▶ [Problem details]:
In the records below, begin at the line that has "hfov_deg: 8.7" and stop after the line that has "exposure_s: 1/125"; quote those lines verbatim and nothing more.

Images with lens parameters
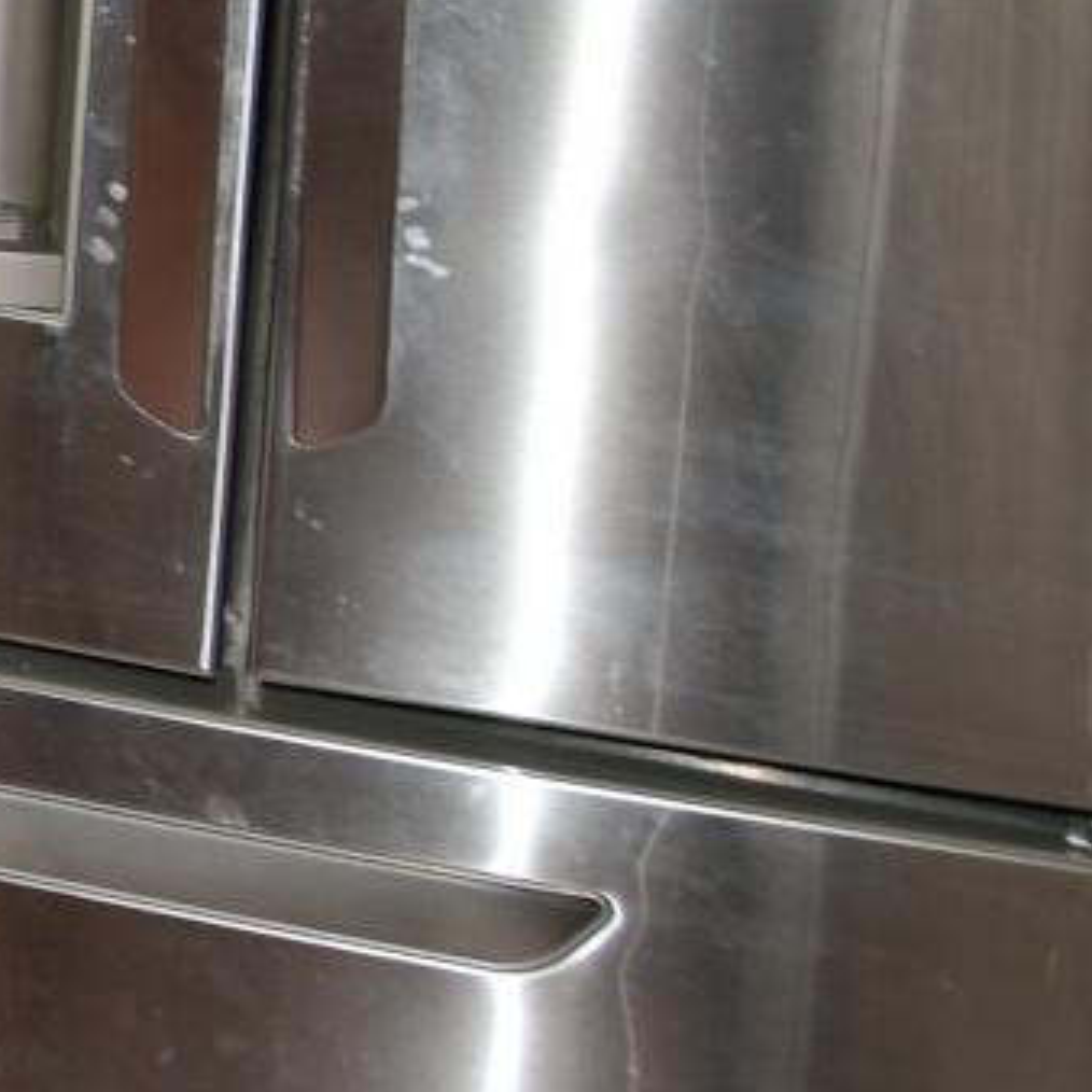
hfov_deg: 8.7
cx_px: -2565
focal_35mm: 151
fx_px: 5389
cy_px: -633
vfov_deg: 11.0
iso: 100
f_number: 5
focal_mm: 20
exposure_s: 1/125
---
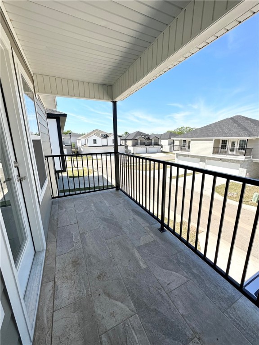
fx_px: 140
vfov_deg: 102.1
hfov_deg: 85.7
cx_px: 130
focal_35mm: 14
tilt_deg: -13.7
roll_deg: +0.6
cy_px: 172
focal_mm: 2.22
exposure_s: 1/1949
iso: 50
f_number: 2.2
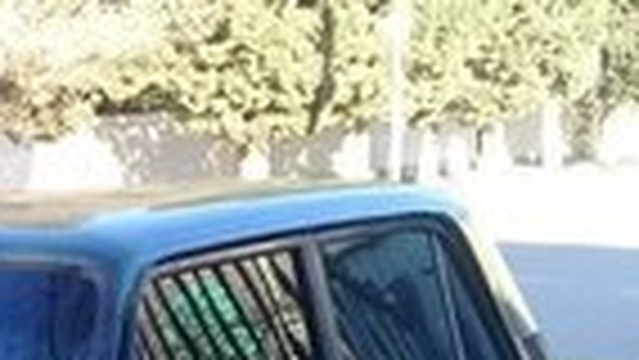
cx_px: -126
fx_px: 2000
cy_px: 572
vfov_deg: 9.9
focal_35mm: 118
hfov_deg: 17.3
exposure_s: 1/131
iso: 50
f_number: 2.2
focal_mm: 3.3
---
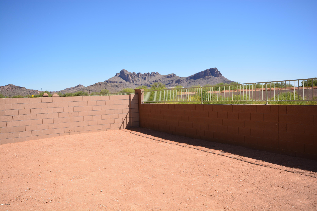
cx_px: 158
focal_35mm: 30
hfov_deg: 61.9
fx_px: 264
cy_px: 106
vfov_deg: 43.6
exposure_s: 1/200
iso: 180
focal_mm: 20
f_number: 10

▶ [Exercise output]:
hfov_deg: 8.7
cx_px: -2565
focal_35mm: 151
fx_px: 5389
cy_px: -633
vfov_deg: 11.0
iso: 100
f_number: 5
focal_mm: 20
exposure_s: 1/125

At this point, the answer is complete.